I suppose most people would’ve ridded themselves of a 12-year old shirt from their wardrobe by now. But not me.
Jay and I have been married for 10 years, and I can’t bear to part with it. And not because it has sentimental value. I mean, I got the man; I don’t need a 12-year-old shirt to commemorate the evening we struggled through fairly awkward dinner conversation followed by me falling asleep during his favorite movie (“The Thing”).
I can’t get rid of the shirt because there’s nothing wrong with it. No tears. No stains. No worn elbows. It’s in good condition, it fits, and it goes perfectly under the other shirt I’m wearing today.
Which is another blue shirt – this one short-sleeved and bearing a white Aeropostale logo (because today, apparently, I fancy myself a 20-something skater chick. But that’s beside the point).
I got this shirt ($4.50) – along with the jeans I’m wearing ($11) – from Refashion, a local consignment store that is the foundation on which 80 percent of my wardrobe hails. Including all but one of the formal gowns I’ve worn to black-tie charity events in the last three years.
Some would call me frugal. Others, cheap.
I prefer resourceful. Practical. Thrifty.
I just can’t bear to throw out something that’s still useful. And I don’t know why I’d buy new what I can get used at less than half the price.
I’m always the first to admit that my clothes come second-hand. Wait, admit isn’t the right word. Brag, maybe. Boast, even.
“Nice dress,” a gorgeous woman in an even more gorgeous $300 dress said to me at the most recent black-tie fundraiser I attended.
“Thanks! $36 at Refashion!” I squealed. “I spent more on my hair!”
I’m not sure she was impressed, but I was.
On vacation with my friend Lisa in October, a woman at dinner one night said, “That’s a great wrap!”
“Isn’t it?!” I gushed. “I got it for $7 at a consignment shop.”
I get a high from constructing entire outfits — shoes included — from others’ cast-offs.
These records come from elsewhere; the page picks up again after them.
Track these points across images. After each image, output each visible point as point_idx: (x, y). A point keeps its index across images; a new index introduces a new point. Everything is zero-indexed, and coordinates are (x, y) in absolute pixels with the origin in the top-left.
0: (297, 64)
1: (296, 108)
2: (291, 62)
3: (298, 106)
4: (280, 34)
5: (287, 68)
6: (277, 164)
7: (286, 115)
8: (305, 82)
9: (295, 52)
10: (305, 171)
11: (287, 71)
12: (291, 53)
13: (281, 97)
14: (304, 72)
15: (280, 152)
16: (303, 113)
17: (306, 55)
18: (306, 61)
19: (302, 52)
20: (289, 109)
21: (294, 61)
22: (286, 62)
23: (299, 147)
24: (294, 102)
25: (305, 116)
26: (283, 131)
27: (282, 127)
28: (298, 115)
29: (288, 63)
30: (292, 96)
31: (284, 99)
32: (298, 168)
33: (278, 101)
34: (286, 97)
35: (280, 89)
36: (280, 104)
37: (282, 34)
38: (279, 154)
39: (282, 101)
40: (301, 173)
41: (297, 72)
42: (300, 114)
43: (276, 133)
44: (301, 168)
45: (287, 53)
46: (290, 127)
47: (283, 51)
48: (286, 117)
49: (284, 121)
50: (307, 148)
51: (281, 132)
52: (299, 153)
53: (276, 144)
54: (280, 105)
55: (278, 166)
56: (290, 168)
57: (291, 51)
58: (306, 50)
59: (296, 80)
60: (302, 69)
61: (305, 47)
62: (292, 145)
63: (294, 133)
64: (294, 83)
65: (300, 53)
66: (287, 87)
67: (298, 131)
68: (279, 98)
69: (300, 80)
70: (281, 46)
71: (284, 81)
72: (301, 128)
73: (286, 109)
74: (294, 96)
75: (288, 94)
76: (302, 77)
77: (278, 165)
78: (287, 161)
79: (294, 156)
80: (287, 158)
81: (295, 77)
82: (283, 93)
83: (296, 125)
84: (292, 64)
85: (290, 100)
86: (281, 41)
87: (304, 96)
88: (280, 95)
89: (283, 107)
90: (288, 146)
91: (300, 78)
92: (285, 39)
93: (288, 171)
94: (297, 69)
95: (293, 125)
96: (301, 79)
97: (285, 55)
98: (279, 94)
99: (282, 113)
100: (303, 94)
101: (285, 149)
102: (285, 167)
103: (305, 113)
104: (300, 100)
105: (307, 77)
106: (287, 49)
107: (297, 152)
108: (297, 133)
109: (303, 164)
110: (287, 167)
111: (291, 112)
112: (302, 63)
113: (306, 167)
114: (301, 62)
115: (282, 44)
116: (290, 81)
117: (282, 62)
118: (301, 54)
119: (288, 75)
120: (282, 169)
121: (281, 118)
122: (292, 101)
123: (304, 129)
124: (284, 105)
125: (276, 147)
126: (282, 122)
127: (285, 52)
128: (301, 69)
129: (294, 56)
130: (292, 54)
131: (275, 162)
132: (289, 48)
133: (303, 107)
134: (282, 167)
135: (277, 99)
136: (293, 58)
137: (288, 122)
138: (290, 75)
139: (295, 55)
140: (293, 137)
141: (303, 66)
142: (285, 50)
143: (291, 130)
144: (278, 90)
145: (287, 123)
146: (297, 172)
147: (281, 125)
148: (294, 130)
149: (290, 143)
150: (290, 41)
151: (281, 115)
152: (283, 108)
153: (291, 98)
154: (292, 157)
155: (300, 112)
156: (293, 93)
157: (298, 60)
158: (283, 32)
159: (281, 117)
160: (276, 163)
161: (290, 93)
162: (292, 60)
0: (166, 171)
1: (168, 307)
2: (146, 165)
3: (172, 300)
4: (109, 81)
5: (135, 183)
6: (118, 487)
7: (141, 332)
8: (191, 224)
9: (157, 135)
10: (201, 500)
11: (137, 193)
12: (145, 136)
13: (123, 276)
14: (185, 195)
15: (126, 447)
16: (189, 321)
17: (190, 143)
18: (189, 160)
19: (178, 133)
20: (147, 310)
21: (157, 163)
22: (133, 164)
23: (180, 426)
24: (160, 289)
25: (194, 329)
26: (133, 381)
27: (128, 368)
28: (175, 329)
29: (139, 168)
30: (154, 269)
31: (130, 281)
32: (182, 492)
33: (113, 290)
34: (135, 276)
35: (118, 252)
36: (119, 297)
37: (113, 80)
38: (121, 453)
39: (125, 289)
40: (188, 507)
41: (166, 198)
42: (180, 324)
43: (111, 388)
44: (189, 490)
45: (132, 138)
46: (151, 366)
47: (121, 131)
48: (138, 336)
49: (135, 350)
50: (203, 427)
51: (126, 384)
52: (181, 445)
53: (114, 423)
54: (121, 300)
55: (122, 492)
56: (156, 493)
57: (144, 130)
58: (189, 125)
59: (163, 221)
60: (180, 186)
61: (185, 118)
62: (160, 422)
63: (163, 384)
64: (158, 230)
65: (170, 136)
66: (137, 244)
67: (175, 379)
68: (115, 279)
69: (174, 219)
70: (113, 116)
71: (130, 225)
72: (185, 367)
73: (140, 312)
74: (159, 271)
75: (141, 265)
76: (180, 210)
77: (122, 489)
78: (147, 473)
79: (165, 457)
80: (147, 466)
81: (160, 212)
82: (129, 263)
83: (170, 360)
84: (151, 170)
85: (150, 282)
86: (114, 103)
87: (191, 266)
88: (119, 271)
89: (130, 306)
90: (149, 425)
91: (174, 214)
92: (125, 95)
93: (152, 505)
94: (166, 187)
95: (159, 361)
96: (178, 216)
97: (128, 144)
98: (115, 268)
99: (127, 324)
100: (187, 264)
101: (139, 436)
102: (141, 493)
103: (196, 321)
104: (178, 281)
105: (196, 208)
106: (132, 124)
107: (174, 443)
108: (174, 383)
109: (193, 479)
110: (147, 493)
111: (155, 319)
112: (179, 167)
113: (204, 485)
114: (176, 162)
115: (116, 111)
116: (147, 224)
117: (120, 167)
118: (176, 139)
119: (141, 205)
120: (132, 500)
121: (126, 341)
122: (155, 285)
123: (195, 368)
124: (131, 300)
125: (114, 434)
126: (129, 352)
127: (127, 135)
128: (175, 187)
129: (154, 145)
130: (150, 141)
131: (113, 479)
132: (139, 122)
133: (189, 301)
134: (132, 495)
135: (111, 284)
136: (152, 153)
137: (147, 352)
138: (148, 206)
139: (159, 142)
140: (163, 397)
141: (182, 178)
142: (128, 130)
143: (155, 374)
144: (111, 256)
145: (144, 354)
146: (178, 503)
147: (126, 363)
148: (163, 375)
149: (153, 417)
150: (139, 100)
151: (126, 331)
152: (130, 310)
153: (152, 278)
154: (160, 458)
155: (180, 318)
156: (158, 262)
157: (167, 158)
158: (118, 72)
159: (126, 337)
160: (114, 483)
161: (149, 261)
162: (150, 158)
And I’d like to argue that you’d never be able to tell. Well, unless you came by my house while I’m shoveling my driveway this winter. Then you’d see me in a pair of weathered Sorels, liners the thickness of paper. My sister’s eighth grade cast-offs.
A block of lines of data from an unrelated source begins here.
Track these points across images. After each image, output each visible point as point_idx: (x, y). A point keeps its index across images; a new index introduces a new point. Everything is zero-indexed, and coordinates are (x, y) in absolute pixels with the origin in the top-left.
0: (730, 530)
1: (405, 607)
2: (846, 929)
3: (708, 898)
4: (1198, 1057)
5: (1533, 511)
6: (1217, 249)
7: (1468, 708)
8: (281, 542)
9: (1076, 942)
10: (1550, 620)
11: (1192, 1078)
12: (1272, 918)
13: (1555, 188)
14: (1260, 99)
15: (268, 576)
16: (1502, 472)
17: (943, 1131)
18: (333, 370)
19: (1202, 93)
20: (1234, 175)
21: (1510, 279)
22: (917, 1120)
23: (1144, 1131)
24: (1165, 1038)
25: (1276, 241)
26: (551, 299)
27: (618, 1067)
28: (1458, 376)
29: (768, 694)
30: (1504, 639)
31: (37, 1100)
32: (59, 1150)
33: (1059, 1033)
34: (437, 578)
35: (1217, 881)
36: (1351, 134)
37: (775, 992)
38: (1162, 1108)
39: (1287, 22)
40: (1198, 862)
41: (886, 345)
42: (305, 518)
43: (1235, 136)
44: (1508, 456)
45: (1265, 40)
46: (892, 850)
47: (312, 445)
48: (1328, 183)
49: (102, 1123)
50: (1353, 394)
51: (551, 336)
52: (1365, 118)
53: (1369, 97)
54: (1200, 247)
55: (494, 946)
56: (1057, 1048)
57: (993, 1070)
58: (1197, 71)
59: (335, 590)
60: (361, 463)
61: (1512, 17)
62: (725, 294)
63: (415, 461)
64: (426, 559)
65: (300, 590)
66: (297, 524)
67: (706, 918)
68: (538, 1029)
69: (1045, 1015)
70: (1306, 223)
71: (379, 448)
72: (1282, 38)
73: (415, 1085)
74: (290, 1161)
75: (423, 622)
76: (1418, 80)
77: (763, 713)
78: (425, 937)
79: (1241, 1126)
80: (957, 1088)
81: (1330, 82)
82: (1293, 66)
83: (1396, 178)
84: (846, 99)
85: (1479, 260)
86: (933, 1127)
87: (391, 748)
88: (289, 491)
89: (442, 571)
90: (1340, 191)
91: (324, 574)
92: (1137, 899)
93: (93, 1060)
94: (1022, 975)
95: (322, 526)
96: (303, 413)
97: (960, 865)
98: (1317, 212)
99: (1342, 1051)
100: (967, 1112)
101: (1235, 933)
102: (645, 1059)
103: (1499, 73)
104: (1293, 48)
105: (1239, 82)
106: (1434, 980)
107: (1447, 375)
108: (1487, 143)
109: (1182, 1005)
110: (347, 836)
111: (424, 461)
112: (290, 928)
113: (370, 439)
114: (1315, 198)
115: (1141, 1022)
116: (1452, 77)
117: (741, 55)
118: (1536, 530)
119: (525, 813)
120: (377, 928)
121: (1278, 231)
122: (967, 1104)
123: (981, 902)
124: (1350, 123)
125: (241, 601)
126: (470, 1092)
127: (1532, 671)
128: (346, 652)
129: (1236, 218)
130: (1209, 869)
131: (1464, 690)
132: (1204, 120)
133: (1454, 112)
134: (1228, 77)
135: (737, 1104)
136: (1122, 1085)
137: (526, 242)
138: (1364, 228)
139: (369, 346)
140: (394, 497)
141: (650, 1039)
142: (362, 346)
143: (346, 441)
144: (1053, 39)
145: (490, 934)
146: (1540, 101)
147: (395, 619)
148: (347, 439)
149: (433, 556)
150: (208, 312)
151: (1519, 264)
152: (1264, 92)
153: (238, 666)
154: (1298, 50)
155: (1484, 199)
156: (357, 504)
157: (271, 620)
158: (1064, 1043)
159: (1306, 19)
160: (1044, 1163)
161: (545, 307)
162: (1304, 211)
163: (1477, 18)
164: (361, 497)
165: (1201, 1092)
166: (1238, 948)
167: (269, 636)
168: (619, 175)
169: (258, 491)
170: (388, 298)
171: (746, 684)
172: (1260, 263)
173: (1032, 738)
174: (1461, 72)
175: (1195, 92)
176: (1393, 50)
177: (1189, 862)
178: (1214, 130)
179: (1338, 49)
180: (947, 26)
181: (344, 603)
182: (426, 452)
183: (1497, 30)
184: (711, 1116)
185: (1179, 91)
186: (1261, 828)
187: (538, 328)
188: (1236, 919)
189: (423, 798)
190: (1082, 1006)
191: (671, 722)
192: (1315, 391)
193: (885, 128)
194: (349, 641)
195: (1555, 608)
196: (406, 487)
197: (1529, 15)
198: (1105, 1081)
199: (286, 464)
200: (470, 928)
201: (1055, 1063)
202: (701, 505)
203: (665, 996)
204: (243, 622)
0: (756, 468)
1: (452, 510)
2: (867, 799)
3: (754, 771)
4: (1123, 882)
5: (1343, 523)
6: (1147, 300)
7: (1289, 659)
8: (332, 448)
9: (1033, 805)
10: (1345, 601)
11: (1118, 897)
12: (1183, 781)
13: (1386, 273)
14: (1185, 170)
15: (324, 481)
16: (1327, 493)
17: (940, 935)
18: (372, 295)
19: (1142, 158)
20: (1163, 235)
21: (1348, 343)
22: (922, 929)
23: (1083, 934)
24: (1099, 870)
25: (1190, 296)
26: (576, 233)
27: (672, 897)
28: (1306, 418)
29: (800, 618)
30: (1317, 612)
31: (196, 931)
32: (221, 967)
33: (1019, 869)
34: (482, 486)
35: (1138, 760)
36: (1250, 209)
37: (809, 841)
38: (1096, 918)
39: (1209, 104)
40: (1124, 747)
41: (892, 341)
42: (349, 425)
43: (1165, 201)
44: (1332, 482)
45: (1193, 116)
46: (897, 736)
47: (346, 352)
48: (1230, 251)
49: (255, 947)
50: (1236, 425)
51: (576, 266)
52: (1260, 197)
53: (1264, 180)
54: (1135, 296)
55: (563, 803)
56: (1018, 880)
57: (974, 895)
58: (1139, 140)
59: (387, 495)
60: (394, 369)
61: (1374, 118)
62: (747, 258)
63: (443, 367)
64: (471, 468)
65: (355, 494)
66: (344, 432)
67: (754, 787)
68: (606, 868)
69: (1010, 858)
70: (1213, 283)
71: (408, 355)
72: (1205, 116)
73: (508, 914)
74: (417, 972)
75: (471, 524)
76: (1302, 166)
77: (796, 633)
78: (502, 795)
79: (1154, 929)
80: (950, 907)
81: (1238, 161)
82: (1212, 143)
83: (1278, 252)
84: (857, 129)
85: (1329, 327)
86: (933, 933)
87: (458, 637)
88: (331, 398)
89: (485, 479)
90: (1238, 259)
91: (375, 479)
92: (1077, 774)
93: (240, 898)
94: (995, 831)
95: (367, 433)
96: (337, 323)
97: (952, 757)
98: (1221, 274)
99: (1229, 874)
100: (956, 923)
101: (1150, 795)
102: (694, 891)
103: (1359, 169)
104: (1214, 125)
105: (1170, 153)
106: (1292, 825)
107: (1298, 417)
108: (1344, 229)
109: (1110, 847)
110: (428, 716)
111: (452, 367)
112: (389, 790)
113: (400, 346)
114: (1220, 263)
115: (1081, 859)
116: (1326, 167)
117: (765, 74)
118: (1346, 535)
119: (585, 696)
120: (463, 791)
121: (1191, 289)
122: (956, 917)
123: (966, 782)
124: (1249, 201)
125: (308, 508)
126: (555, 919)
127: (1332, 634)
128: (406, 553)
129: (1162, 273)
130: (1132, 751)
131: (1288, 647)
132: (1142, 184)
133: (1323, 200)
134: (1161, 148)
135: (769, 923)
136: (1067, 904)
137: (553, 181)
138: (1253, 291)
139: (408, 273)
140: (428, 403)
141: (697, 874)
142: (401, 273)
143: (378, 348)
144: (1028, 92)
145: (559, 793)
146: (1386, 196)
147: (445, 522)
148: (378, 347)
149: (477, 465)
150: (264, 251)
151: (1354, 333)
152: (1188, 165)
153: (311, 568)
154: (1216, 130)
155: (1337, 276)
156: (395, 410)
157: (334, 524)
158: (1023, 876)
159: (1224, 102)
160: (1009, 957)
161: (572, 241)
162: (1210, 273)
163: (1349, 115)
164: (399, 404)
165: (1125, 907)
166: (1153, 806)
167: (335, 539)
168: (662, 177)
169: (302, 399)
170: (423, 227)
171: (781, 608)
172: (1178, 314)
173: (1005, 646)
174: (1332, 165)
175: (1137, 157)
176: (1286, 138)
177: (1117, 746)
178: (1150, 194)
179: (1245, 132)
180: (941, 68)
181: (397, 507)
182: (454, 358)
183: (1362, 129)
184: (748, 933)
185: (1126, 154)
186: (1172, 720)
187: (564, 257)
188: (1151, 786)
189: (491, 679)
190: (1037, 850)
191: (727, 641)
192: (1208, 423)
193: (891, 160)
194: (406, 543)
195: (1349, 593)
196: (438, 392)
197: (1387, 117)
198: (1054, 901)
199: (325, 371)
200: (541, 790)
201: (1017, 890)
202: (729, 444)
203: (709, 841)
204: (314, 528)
Unfortunately, my penchant for pinching wardrobe pennies doesn’t translate to other parts of my life.
I can’t clip a coupon to save my life. And I can justify just about any amount of money spent on travel, as I’ve imposed no price cap on life experiences.
But, tomorrow’s shirt? $7 at Refashion. Jeans? $12 at Kismet. Shoes? $10 on the clearance rack at TJ Maxx. The high I get from constructing an entire outfit for under $30? Priceless.